■ **Written exercise**: Substitute "collected by" for "collectors" everywhere in the lines below, leaving everything else unchanged.

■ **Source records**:
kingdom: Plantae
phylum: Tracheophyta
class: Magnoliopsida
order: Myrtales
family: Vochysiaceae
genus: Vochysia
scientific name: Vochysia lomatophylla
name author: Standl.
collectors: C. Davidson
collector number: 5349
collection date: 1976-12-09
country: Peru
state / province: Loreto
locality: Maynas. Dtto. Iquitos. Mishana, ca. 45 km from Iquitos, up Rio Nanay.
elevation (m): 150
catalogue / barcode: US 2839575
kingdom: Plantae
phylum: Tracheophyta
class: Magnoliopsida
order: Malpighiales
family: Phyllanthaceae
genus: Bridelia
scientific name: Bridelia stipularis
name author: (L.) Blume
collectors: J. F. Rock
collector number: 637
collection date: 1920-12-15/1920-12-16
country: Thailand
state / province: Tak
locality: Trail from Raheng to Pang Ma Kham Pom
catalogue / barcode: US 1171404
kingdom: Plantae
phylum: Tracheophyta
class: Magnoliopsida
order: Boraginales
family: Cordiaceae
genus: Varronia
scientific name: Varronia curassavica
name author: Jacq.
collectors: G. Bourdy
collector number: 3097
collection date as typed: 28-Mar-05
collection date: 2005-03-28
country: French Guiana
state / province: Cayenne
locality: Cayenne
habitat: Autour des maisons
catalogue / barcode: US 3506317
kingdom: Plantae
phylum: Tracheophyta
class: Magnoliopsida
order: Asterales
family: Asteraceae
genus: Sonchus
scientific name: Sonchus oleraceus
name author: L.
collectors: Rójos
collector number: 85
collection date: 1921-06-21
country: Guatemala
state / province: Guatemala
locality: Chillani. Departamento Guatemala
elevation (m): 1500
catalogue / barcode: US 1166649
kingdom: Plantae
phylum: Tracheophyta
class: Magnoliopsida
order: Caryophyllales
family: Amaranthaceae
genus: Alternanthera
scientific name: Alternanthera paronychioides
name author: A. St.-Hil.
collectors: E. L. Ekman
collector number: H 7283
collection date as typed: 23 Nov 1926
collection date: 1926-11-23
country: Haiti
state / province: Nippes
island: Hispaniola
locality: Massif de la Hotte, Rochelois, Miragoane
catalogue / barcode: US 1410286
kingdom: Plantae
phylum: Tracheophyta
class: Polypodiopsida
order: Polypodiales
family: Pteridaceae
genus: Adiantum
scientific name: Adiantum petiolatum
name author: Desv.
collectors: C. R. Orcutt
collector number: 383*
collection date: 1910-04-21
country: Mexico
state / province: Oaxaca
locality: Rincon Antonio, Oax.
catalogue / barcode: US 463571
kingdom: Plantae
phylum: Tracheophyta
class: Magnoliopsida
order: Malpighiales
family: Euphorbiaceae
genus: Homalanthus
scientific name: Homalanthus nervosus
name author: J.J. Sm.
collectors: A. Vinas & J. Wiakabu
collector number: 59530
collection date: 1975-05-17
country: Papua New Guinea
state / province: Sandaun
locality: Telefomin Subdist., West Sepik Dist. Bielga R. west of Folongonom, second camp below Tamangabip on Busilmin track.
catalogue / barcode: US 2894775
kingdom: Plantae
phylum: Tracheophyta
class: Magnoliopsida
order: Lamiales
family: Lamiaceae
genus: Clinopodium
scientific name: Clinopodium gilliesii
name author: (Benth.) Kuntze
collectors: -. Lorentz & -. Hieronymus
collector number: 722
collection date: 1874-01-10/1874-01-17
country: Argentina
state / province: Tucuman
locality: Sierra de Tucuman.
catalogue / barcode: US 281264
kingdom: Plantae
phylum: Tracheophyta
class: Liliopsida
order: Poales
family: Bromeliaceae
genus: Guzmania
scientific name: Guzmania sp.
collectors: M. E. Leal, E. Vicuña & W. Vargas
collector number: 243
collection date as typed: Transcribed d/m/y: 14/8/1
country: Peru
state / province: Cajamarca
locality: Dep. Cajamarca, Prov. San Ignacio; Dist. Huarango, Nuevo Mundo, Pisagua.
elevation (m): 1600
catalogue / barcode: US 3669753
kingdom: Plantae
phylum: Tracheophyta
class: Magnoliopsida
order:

■ **Full answer**:
kingdom: Plantae
phylum: Tracheophyta
class: Magnoliopsida
order: Myrtales
family: Vochysiaceae
genus: Vochysia
scientific name: Vochysia lomatophylla
name author: Standl.
collected by: C. Davidson
collector number: 5349
collection date: 1976-12-09
country: Peru
state / province: Loreto
locality: Maynas. Dtto. Iquitos. Mishana, ca. 45 km from Iquitos, up Rio Nanay.
elevation (m): 150
catalogue / barcode: US 2839575
kingdom: Plantae
phylum: Tracheophyta
class: Magnoliopsida
order: Malpighiales
family: Phyllanthaceae
genus: Bridelia
scientific name: Bridelia stipularis
name author: (L.) Blume
collected by: J. F. Rock
collector number: 637
collection date: 1920-12-15/1920-12-16
country: Thailand
state / province: Tak
locality: Trail from Raheng to Pang Ma Kham Pom
catalogue / barcode: US 1171404
kingdom: Plantae
phylum: Tracheophyta
class: Magnoliopsida
order: Boraginales
family: Cordiaceae
genus: Varronia
scientific name: Varronia curassavica
name author: Jacq.
collected by: G. Bourdy
collector number: 3097
collection date as typed: 28-Mar-05
collection date: 2005-03-28
country: French Guiana
state / province: Cayenne
locality: Cayenne
habitat: Autour des maisons
catalogue / barcode: US 3506317
kingdom: Plantae
phylum: Tracheophyta
class: Magnoliopsida
order: Asterales
family: Asteraceae
genus: Sonchus
scientific name: Sonchus oleraceus
name author: L.
collected by: Rójos
collector number: 85
collection date: 1921-06-21
country: Guatemala
state / province: Guatemala
locality: Chillani. Departamento Guatemala
elevation (m): 1500
catalogue / barcode: US 1166649
kingdom: Plantae
phylum: Tracheophyta
class: Magnoliopsida
order: Caryophyllales
family: Amaranthaceae
genus: Alternanthera
scientific name: Alternanthera paronychioides
name author: A. St.-Hil.
collected by: E. L. Ekman
collector number: H 7283
collection date as typed: 23 Nov 1926
collection date: 1926-11-23
country: Haiti
state / province: Nippes
island: Hispaniola
locality: Massif de la Hotte, Rochelois, Miragoane
catalogue / barcode: US 1410286
kingdom: Plantae
phylum: Tracheophyta
class: Polypodiopsida
order: Polypodiales
family: Pteridaceae
genus: Adiantum
scientific name: Adiantum petiolatum
name author: Desv.
collected by: C. R. Orcutt
collector number: 383*
collection date: 1910-04-21
country: Mexico
state / province: Oaxaca
locality: Rincon Antonio, Oax.
catalogue / barcode: US 463571
kingdom: Plantae
phylum: Tracheophyta
class: Magnoliopsida
order: Malpighiales
family: Euphorbiaceae
genus: Homalanthus
scientific name: Homalanthus nervosus
name author: J.J. Sm.
collected by: A. Vinas & J. Wiakabu
collector number: 59530
collection date: 1975-05-17
country: Papua New Guinea
state / province: Sandaun
locality: Telefomin Subdist., West Sepik Dist. Bielga R. west of Folongonom, second camp below Tamangabip on Busilmin track.
catalogue / barcode: US 2894775
kingdom: Plantae
phylum: Tracheophyta
class: Magnoliopsida
order: Lamiales
family: Lamiaceae
genus: Clinopodium
scientific name: Clinopodium gilliesii
name author: (Benth.) Kuntze
collected by: -. Lorentz & -. Hieronymus
collector number: 722
collection date: 1874-01-10/1874-01-17
country: Argentina
state / province: Tucuman
locality: Sierra de Tucuman.
catalogue / barcode: US 281264
kingdom: Plantae
phylum: Tracheophyta
class: Liliopsida
order: Poales
family: Bromeliaceae
genus: Guzmania
scientific name: Guzmania sp.
collected by: M. E. Leal, E. Vicuña & W. Vargas
collector number: 243
collection date as typed: Transcribed d/m/y: 14/8/1
country: Peru
state / province: Cajamarca
locality: Dep. Cajamarca, Prov. San Ignacio; Dist. Huarango, Nuevo Mundo, Pisagua.
elevation (m): 1600
catalogue / barcode: US 3669753
kingdom: Plantae
phylum: Tracheophyta
class: Magnoliopsida
order:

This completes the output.